Il primo appuntamento si è tenuto ieri, giovedì 25 febbraio: di fronte a una folta platea, soprattutto di meno giovani, si è parato di banche, poste e assicurazioni; il 24 marzo sarà la volta di energia (gas, elettricità); il 29 aprile di utenze telefoniche; il 21 maggio di alimentazione e nutrizione; il 24 giugno di tributi locali. Tutti gli appuntamenti si terranno nella sede provinciale della Cna, in via Cetteo Ciglia a Pescara, con inizio alle ore 16.

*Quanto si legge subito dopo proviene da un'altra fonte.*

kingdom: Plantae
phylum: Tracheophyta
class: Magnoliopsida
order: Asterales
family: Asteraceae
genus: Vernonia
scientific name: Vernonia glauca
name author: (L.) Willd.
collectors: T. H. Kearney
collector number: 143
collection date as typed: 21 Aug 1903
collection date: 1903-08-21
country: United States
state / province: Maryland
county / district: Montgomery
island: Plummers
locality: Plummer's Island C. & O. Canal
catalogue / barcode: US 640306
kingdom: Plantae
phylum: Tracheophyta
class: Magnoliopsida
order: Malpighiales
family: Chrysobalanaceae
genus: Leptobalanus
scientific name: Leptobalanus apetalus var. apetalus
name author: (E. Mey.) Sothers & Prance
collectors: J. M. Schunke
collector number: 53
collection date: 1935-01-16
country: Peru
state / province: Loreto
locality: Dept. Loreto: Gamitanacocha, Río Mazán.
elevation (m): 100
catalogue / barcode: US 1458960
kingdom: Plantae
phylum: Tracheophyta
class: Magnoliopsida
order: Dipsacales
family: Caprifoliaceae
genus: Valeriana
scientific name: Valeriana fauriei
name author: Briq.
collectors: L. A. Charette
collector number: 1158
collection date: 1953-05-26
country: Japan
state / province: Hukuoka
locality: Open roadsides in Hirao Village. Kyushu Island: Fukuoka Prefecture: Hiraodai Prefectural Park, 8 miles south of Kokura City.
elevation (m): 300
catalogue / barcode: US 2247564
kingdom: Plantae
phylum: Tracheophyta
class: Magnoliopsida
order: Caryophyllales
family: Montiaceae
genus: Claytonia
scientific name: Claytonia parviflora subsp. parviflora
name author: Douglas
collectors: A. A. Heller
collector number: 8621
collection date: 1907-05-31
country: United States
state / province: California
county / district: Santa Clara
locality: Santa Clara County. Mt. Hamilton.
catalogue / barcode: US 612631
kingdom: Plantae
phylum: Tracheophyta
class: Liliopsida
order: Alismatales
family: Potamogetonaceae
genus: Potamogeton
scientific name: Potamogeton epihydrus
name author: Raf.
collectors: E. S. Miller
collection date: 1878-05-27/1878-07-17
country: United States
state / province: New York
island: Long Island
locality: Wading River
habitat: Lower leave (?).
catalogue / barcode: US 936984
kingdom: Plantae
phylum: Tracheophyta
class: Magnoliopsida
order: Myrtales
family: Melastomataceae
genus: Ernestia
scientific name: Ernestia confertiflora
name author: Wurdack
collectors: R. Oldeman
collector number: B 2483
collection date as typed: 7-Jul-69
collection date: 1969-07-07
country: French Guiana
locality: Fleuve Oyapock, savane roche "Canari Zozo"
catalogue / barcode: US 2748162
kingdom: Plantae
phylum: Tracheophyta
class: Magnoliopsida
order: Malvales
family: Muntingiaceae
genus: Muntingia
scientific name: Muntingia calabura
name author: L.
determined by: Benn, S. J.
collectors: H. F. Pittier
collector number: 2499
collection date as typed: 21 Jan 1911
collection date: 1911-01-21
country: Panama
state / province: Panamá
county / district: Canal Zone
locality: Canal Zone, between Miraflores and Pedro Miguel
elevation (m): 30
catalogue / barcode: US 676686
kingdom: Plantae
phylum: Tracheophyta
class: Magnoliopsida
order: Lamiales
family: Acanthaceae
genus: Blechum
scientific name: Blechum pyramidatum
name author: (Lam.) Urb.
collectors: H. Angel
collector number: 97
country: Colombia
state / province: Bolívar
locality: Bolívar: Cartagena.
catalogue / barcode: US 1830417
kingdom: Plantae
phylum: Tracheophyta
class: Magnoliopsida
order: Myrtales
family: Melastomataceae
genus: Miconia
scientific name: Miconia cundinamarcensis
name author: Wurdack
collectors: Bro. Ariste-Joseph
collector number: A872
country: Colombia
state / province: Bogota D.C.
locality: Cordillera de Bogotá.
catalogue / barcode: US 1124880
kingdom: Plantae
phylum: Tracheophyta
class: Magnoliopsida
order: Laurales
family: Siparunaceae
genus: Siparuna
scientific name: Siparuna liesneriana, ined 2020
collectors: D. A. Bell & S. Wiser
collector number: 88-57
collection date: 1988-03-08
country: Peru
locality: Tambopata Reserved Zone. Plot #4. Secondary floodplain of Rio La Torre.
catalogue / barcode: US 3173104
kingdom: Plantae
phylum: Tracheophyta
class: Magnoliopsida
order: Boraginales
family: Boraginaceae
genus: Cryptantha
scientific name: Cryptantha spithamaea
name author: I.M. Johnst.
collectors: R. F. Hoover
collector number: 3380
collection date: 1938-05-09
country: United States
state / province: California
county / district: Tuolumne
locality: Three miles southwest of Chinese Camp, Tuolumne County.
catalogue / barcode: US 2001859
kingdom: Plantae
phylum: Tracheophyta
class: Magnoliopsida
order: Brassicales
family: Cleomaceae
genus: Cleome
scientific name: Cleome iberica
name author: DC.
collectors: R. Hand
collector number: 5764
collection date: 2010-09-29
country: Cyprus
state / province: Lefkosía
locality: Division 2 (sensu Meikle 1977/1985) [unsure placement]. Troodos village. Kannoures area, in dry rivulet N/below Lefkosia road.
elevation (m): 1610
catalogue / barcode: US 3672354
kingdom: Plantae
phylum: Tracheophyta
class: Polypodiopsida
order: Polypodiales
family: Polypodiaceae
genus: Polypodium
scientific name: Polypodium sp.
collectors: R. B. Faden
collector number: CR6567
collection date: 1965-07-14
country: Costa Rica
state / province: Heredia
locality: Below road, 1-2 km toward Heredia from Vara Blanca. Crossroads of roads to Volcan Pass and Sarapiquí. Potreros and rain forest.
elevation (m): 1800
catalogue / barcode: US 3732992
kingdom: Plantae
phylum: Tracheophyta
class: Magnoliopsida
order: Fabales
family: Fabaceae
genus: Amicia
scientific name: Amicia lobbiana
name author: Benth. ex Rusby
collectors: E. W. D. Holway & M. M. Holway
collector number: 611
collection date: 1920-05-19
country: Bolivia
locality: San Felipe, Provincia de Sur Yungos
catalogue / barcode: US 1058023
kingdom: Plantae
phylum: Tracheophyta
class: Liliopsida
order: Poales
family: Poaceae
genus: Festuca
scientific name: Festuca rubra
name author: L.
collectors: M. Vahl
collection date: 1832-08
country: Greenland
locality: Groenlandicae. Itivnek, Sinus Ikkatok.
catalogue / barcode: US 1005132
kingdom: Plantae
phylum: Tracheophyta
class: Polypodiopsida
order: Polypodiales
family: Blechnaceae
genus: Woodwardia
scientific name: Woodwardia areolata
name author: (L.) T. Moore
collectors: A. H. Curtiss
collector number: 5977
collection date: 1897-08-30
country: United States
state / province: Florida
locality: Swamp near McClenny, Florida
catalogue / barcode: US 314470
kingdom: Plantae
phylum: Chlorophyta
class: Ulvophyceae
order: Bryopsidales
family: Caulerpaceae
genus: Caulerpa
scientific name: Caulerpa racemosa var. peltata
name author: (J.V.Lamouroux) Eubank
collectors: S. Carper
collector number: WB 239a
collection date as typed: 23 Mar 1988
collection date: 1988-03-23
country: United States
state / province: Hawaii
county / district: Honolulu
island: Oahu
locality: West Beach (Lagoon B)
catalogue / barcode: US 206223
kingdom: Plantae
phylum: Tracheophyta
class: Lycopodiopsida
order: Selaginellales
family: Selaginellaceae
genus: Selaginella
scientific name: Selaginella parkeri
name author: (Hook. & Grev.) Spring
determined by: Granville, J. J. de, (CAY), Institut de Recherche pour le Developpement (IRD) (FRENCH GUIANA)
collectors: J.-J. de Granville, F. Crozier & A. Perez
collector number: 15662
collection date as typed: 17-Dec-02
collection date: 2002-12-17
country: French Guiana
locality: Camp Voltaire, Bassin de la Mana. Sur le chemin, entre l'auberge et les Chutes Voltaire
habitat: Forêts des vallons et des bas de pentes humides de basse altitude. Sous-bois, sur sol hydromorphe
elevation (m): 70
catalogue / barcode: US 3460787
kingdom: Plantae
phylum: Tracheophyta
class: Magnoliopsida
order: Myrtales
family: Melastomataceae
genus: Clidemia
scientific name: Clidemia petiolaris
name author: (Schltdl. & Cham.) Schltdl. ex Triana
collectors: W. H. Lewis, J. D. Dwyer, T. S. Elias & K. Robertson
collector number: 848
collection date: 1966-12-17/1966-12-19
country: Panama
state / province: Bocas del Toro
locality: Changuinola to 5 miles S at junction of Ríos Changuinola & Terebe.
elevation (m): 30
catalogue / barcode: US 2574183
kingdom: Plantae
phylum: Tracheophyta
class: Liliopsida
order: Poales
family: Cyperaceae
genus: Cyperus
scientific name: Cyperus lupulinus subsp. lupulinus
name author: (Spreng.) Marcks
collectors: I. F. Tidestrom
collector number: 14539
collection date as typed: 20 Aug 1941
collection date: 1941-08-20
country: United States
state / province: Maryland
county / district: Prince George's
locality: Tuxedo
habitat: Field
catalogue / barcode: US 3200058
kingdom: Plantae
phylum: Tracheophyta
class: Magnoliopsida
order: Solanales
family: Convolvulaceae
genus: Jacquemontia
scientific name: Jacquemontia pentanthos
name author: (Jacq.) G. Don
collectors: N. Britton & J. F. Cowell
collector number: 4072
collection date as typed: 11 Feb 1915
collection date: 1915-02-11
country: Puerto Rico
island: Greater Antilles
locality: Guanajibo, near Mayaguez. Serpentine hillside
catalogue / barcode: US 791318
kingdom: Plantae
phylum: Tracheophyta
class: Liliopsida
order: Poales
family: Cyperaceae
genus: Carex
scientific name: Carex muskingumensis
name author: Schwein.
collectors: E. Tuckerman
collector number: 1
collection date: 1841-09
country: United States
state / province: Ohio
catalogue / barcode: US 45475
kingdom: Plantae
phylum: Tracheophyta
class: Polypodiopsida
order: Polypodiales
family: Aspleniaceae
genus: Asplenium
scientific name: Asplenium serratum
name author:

Nell’attuale giungla del mercato libero dell’energia – spiegano ancora alla Federconsumatori - vengono offerti luce e gas a costi sempre più bassi, «ma nessuno spiega che in fattura ci sono altri costi aggiuntivi come quelli di trasporto che incidono pesantemente sull’importo da pagare. A luglio, per chi è nel mercato tutelato, entra in vigore la tariffa bioraria e non è detto che faccia risparmiare: per ottenere un piccolo risparmio, circa 40 euro l’anno, in molti casi bisognerebbe cambiare le proprie abitudini di consumo: stirare all’alba, avviare lavatrice e lavastoviglie di notte, e magari in estate accendere i condizionatori di notte, quando non c’è più il sole».